Passage provided Block Start

# Plentiful redfish!



## Mason m (Aug 7, 2011)

We saw a lot of fish yesterday in a grassy back lake. The water was super clear and the fish were spooky. We managed to catch a few with the biggest being 28 1/4 inches.


----------



## Mason m (Aug 7, 2011)




----------



## Mason m (Aug 7, 2011)




----------



## Ready.Fire.Aim (Sep 22, 2009)

Nice photos- Looks like you are using a fly rod. What fly did you use?


----------



## Mason m (Aug 7, 2011)

Ready.Fire.Aim said:


> Nice photos- Looks like you are using a fly rod. What fly did you use?


The only fly I could get eats on was a black crab. I was very surprised since the water was crystal clear!


----------



## Stuart (May 21, 2004)

Passage provided Block End
Given entries Block Start

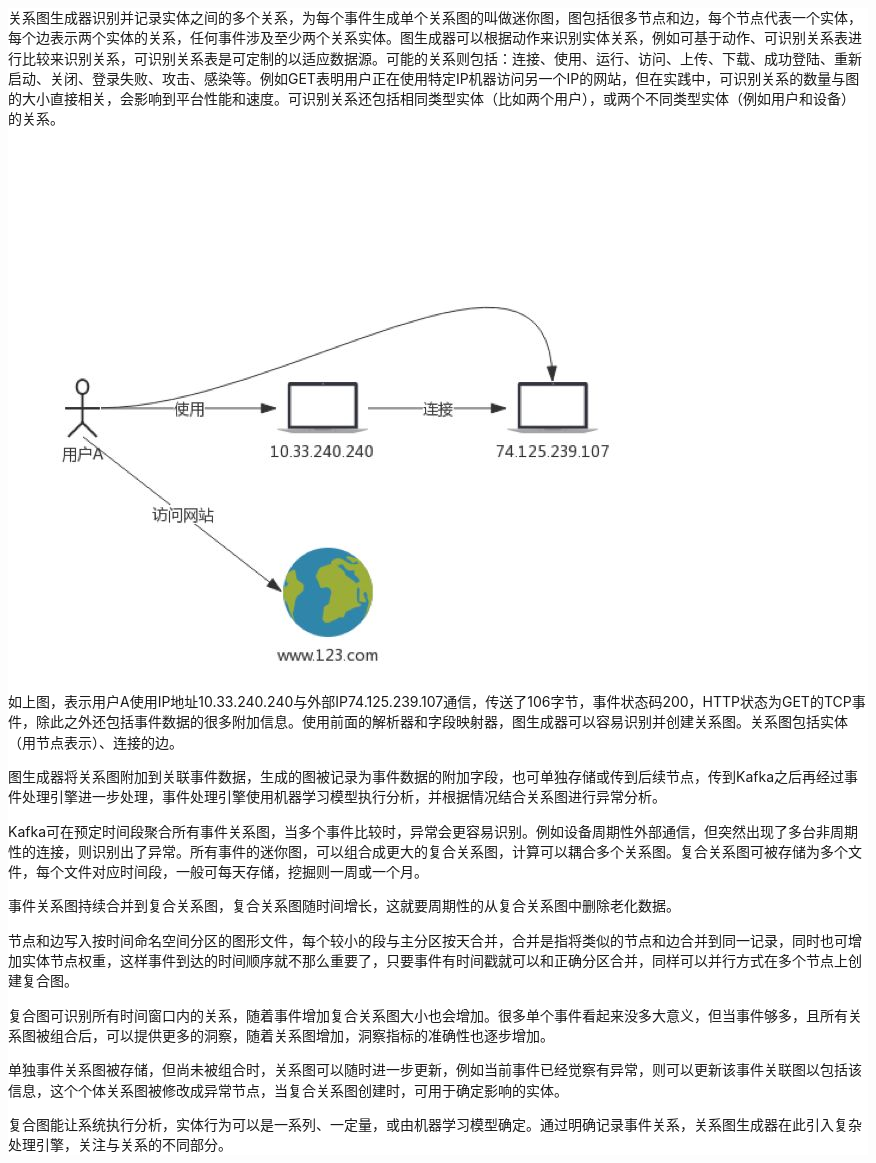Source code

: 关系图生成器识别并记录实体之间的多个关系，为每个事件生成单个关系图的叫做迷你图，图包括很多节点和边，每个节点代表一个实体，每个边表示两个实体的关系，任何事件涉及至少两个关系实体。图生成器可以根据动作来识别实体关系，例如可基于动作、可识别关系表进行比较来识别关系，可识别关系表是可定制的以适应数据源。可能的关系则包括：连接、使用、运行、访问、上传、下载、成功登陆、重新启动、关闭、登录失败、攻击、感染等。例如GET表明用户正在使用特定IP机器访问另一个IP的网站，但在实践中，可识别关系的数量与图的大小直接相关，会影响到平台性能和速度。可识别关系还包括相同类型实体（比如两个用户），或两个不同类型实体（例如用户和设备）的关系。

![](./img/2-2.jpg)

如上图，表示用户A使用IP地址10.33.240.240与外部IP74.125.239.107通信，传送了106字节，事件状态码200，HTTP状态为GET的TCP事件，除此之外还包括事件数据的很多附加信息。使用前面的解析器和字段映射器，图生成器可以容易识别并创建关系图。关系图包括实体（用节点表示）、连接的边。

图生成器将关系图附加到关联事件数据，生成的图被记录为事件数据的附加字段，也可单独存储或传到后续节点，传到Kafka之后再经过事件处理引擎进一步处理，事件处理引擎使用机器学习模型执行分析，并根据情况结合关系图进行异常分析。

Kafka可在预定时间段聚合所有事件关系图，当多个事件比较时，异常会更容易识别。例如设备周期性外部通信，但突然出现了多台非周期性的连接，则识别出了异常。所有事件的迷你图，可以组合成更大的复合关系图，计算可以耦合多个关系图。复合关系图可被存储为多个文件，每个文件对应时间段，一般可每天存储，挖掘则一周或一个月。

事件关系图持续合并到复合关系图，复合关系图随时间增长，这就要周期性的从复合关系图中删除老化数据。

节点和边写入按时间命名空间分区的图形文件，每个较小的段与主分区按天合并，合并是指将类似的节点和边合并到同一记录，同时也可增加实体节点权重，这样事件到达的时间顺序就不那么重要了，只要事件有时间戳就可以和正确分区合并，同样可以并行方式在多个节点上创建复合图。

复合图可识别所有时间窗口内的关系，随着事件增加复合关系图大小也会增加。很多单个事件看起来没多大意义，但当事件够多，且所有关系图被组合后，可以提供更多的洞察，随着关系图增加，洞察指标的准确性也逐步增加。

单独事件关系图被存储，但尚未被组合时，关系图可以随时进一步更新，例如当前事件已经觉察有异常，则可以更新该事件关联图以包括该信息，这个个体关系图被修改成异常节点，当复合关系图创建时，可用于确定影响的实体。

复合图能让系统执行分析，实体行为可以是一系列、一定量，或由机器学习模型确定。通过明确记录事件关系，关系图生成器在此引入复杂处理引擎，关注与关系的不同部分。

Given entries Block End

What to do:
**A)** Give each distinct username that appears as a post header in the redfish forum thread, once apiece.
**B)** Write the next part of the redfish forum thread, picking up after its final line.

Expected outputs:
**A)** Mason m, Ready.Fire.Aim, Stuart

**B)**
Looks like a good time. I need to get my new skiff finished and get back after them.


----------



## Fishsurfer (Dec 14, 2014)

That rod is really bending all the way down to the grip, must be the 28" one. Great pics!


----------



## Mason m (Aug 7, 2011)

Fishsurfer said:


> That rod is really bending all the way down to the grip, must be the 28" one. Great pics!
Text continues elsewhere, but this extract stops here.